Page extract >>

Start of Block

This is all in response to our administration’s actions and rhetoric. As are the Tijuana MAGA hats—MTGA, I suppose.

The Otero County Prison Facility in Chaparral, New Mexico
The private Otero County Prison Facility, in Chaparral, New Mexico, is one location where ICE detainees are incarcerated. (Philip Montgomery)

Meanwhile, the glorious Klondike of graft known as the border wall stumbles along, creating tens of miles of multimillion-dollar yard art. In the past few months, ICE and Border Patrol agents have been redeployed as Trump’s secret police, the shock troops sent to protests in American cities, driving unmarked vehicles to collect dissidents. Either the current government of the United States does not care about the “waves” of people invading the country, or the border may not be under siege after all.

Still, it is worth looking south as the U.S. presidential election nears—to those brown lands that have law-and-order forces even more ironfisted than our president dares to be. Yet.

The thunder lizards of any shithole country Trump has insulted have an equal lust for lucre and power. They too look south to conjure “others”—why do they always look south, at poorer, more tattered countries than their own? But they also look within, persecuting “others” in their own lands, even those who look just like them but are insufficiently subservient or merely inconvenient. Like we are starting to do with the antifa kids. Or with the Black Lives Matter protesters, those mothers who need to be pepper-sprayed for standing on the street.

Before he left Mexico, my father faced a crisis of political faith, and this led to his exile from Mexico’s power machine. He was given an order he could not, in good conscience, carry out. But he was still a conservative. He still believed in order. The San Diego suburbs where we finally landed made him comfortable and ruined him. He was now just a bowling-alley custodian, not a power broker with a black car and a Harley and a long military coat. He became the dad of a Bob Dylan fan. And he had to watch, in 1968, on our new color TV, how his beloved government massacred kids like me in Tlatelolco for protesting during the Olympics and embarrassing the mighty men in the presidential palace. He could no longer take refuge in the belief that the system was righteous, despite those leaders who strayed. He saw American conservatism as a last bastion of hope. But he would have finally lost that hope under Trump. He would have recognized the darkness too well.

End of Block

(Saved entries)
Start of Block

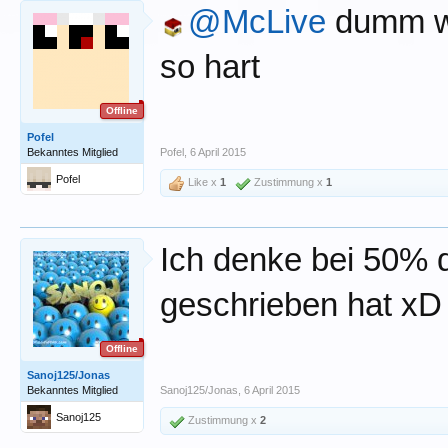
@McLive
dumm wie
so hart
Offline
Pofel
Bekanntes Mitglied
Pofel
,
6 April 2015
Pofel
Like x
1
Zustimmung x
1
Ich denke bei 50% d
geschrieben hat xD
Offline
Sanoj125/Jonas
Bekanntes Mitglied
Sanoj125/Jonas
,
6 April 2015
Sanoj125
Zustimmung x
2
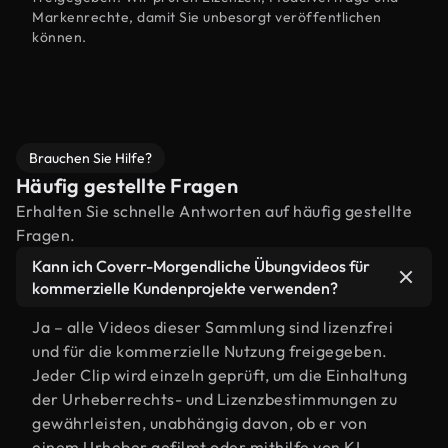
Markenrechte, damit Sie unbesorgt veröffentlichen
können.
Brauchen Sie Hilfe?
Häufig gestellte Fragen
Erhalten Sie schnelle Antworten auf häufig gestellte
Fragen.
Kann ich Coverr-Morgendliche Übungvideos für
kommerzielle Kundenprojekte verwenden?
Ja – alle Videos dieser Sammlung sind lizenzfrei
und für die kommerzielle Nutzung freigegeben.
Jeder Clip wird einzeln geprüft, um die Einhaltung
der Urheberrechts- und Lizenzbestimmungen zu
gewährleisten, unabhängig davon, ob er von
einem Urheber gefilmt oder mithilfe von KI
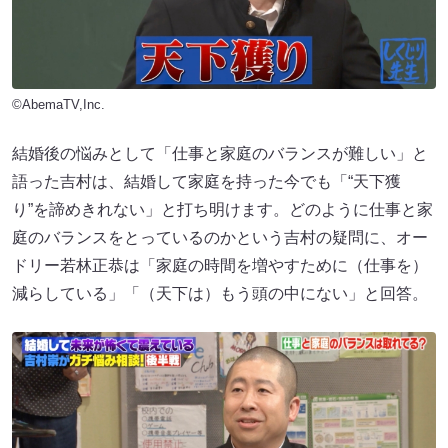
©AbemaTV,Inc.
結婚後の悩みとして「仕事と家庭のバランスが難しい」と
語った吉村は、結婚して家庭を持った今でも「“天下獲
り”を諦めきれない」と打ち明けます。どのように仕事と家
庭のバランスをとっているのかという吉村の疑問に、オー
ドリー若林正恭は「家庭の時間を増やすために（仕事を）
減らしている」「（天下は）もう頭の中にない」と回答。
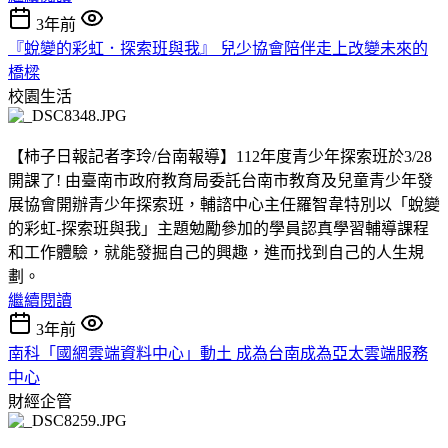
3年前
『蛻變的彩虹．探索班與我』 兒少協會陪伴走上改變未來的
橋樑
校園生活
【柿子日報記者李玲/台南報導】112年度青少年探索班於3/28
開課了! 由臺南市政府教育局委託台南市教育及兒童青少年發
展協會開辦青少年探索班，輔諮中心主任羅智韋特別以「蛻變
的彩虹-探索班與我」主題勉勵參加的學員認真學習輔導課程
和工作體驗，就能發掘自己的興趣，進而找到自己的人生規
劃。
繼續閱讀
3年前
南科「國網雲端資料中心」動土 成為台南成為亞太雲端服務
中心
財經企管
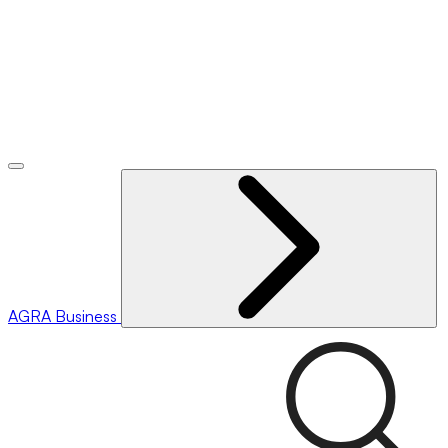
AGRA
Business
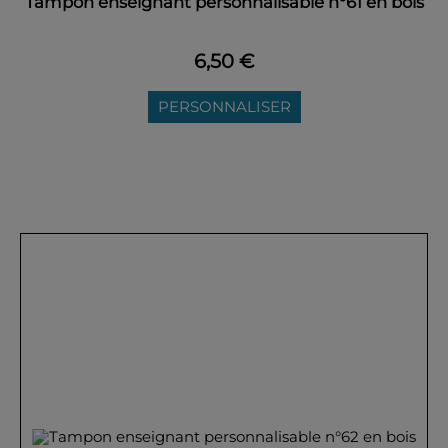
Tampon enseignant personnalisable n°61 en bois
6,50 €
PERSONNALISER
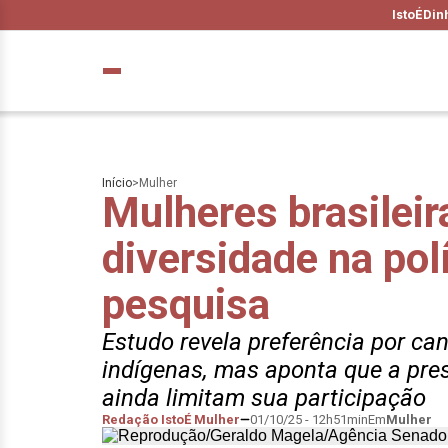
IstoÉ
Din
Início
>
Mulher
Mulheres brasilei
diversidade na pol
pesquisa
Estudo revela preferência por ca
indígenas, mas aponta que a pre
ainda limitam sua participação
Redação IstoÉ Mulher
01/10/25 - 12h51min
Em
Mulher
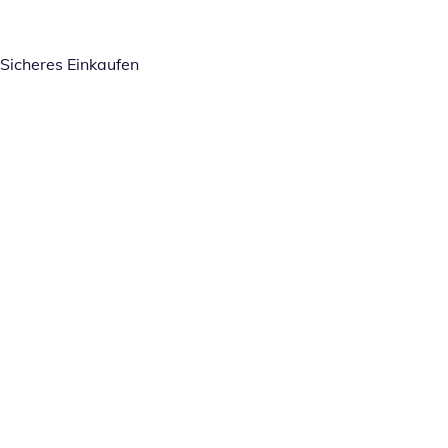
Sicheres Einkaufen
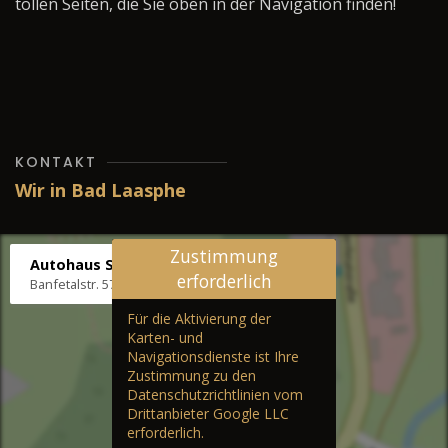
tollen Seiten, die Sie oben in der Navigation finden!
KONTAKT
Wir in Bad Laasphe
Zustimmung
Autohaus Stenger
erforderlich
Banfetalstr. 57, 57334 Bad Laasphe
Für die Aktivierung der
Karten- und
Navigationsdienste ist Ihre
Zustimmung zu den
Datenschutzrichtlinien vom
Drittanbieter Google LLC
erforderlich.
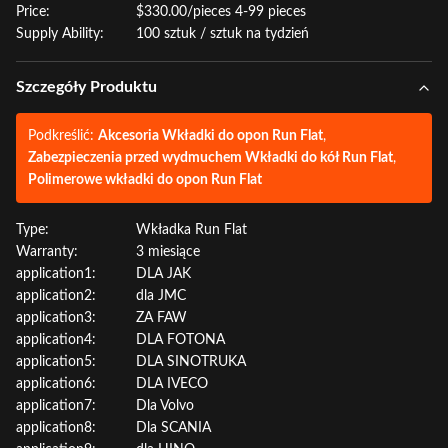
Price:
$330.00/pieces 4-99 pieces
Supply Ability:
100 sztuk / sztuk na tydzień
Szczegóły Produktu
Podkreślić:
Akcesoria Wkładki do opon Run Flat
,
Zabezpieczenia przed wydmuchem Wkładki do kół Run Flat
,
Polimerowe wkładki do opon Run Flat
Type:
Wkładka Run Flat
Warranty:
3 miesiące
application1:
DLA JAK
application2:
dla JMC
application3:
ZA FAW
application4:
DLA FOTONA
application5:
DLA SINOTRUKA
application6:
DLA IVECO
application7:
Dla Volvo
application8:
Dla SCANIA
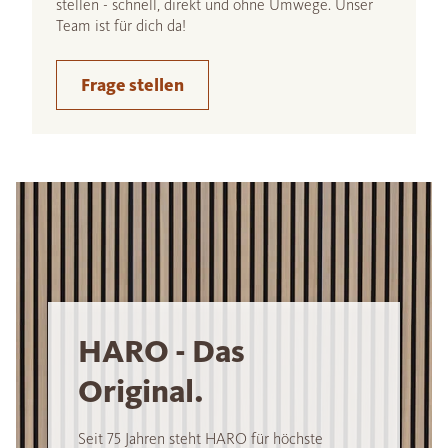
stellen - schnell, direkt und ohne Umwege. Unser
Team ist für dich da!
Frage stellen
HARO - Das
Original.
Seit 75 Jahren steht HARO für höchste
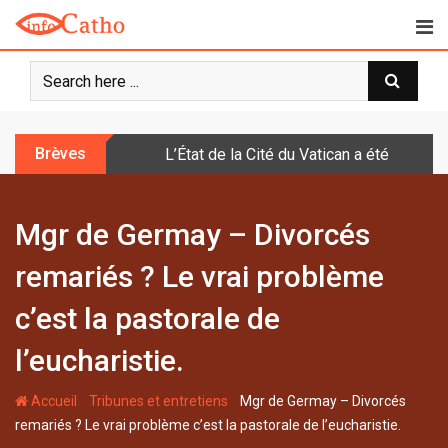
S
k
i
p
t
o
Brèves
L’État de la Cité du Vatican a été doté d
c
o
n
Mgr de Germay – Divorcés
t
e
remariés ? Le vrai problème
n
t
c’est la pastorale de
l’eucharistie.
-
-
Accueil
Tribunes et entretiens
Mgr de Germay – Divorcés
remariés ? Le vrai problème c’est la pastorale de l’eucharistie.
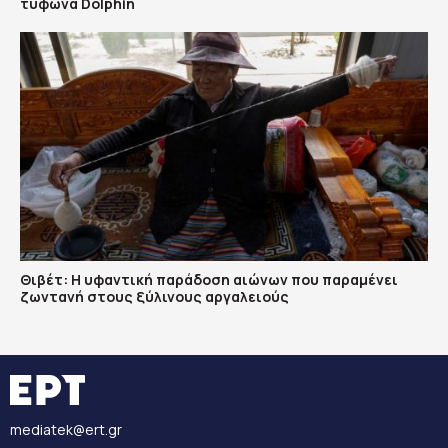
τυφώνα Dolphin
Θιβέτ: Η υφαντική παράδοση αιώνων που παραμένει
ζωντανή στους ξύλινους αργαλειούς
mediatek@ert.gr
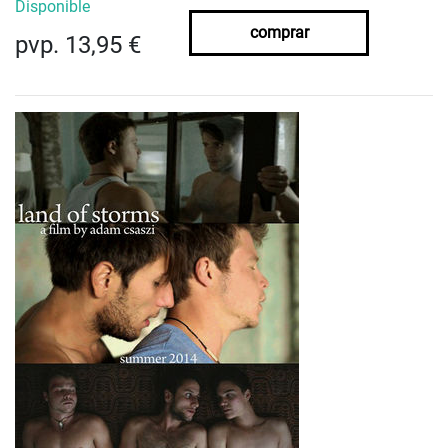
Disponible
comprar
pvp. 13,95 €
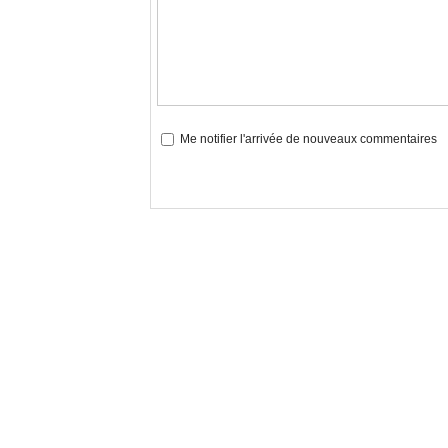
Me notifier l'arrivée de nouveaux commentaires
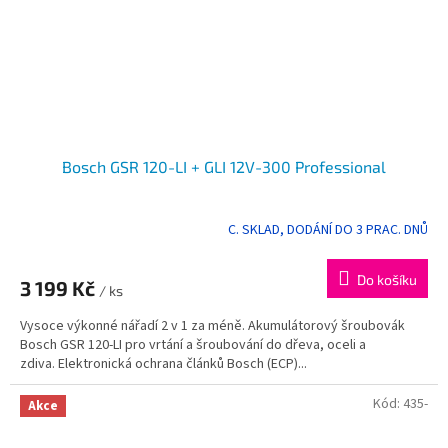
Bosch GSR 120-LI + GLI 12V-300 Professional
C. SKLAD, DODÁNÍ DO 3 PRAC. DNŮ
Do košíku
3 199 Kč
/ ks
Vysoce výkonné nářadí 2 v 1 za méně. Akumulátorový šroubovák
Bosch GSR 120-LI pro vrtání a šroubování do dřeva, oceli a
zdiva. Elektronická ochrana článků Bosch (ECP)...
Kód:
435-
Akce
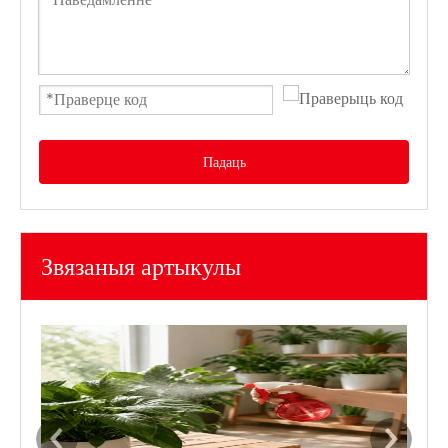
Падаць
Звязаныя артыкулы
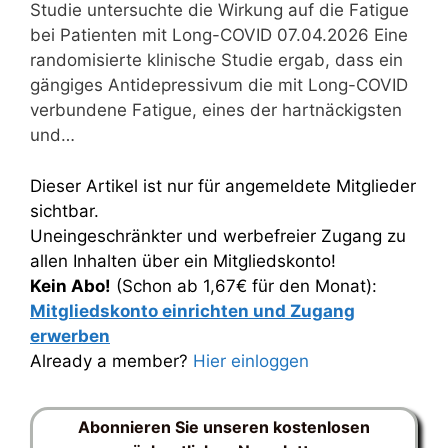
Studie untersuchte die Wirkung auf die Fatigue
bei Patienten mit Long-COVID 07.04.2026 Eine
randomisierte klinische Studie ergab, dass ein
gängiges Antidepressivum die mit Long-COVID
verbundene Fatigue, eines der hartnäckigsten
und…
Dieser Artikel ist nur für angemeldete Mitglieder
sichtbar.
Uneingeschränkter und werbefreier Zugang zu
allen Inhalten über ein Mitgliedskonto!
Kein Abo!
(Schon ab 1,67€ für den Monat):
Mitgliedskonto einrichten und Zugang
erwerben
Already a member?
Hier einloggen
Abonnieren Sie unseren kostenlosen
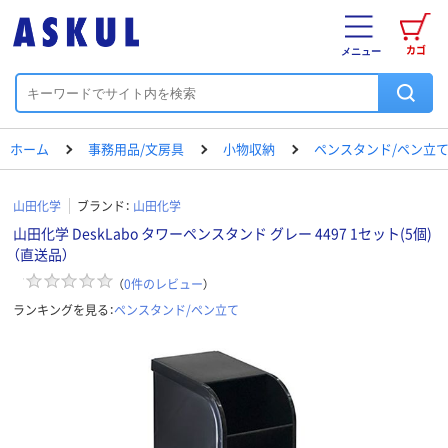
カゴ
メニュー
ホーム
事務用品/文房具
小物収納
ペンスタンド/ペン立
山田化学
ブランド：
山田化学
山田化学 DeskLabo タワーペンスタンド グレー 4497 1セット(5個)
（直送品）
（
0
件のレビュー
）
ランキングを見る：
ペンスタンド/ペン立て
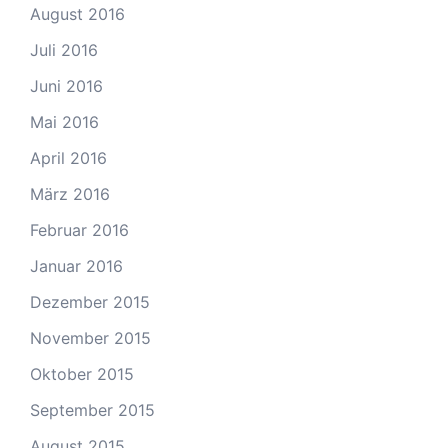
August 2016
Juli 2016
Juni 2016
Mai 2016
April 2016
März 2016
Februar 2016
Januar 2016
Dezember 2015
November 2015
Oktober 2015
September 2015
August 2015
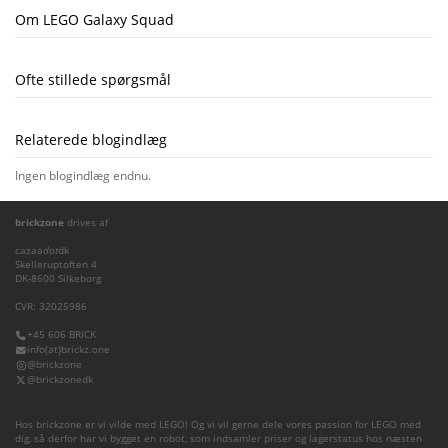
Om LEGO Galaxy Squad
Ofte stillede spørgsmål
Relaterede blogindlæg
Ingen blogindlæg endnu.
brickzone
drives af
cazaa
dot
dk
Skelleruptoften 4
DK-8600 Silkeborg
CVR: 32025986
+45 606 BRICK
info(at)brickz.one
@brickzone
@brickzonedk
Hos brickzone er vi vilde med LEGO! Og vi vil gerne dele vores passion for LEGO med
dig, så derfor har vi bygget en robot, som indsamler priser og lagerstatus hos næsten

End of Block

Using the information >>
A – Answer these questions from the essay on the border and the author's father:
(i) In which town and state is the Otero County Prison Facility located?
(ii) What job did the father hold in the San Diego suburbs?
(iii) In what year did the father watch the Tlatelolco massacre on TV?
B – Reproduce the lines of the saved-entries listing, starting with the line that contains "Om LEGO Galaxy Squad" and going on through the line that contains "Hos brickzone er".
The essay and the saved-entries listing are unrelated material.

Solutions per task >>
A –
(i) Chaparral, New Mexico
(ii) Bowling-alley custodian
(iii) 1968

B –
Om LEGO Galaxy Squad
Ofte stillede spørgsmål
Relaterede blogindlæg
Ingen blogindlæg endnu.
brickzone
drives af
cazaa
dot
dk
Skelleruptoften 4
DK-8600 Silkeborg
CVR: 32025986
+45 606 BRICK
info(at)brickz.one
@brickzone
@brickzonedk
Hos brickzone er vi vilde med LEGO! Og vi vil gerne dele vores passion for LEGO med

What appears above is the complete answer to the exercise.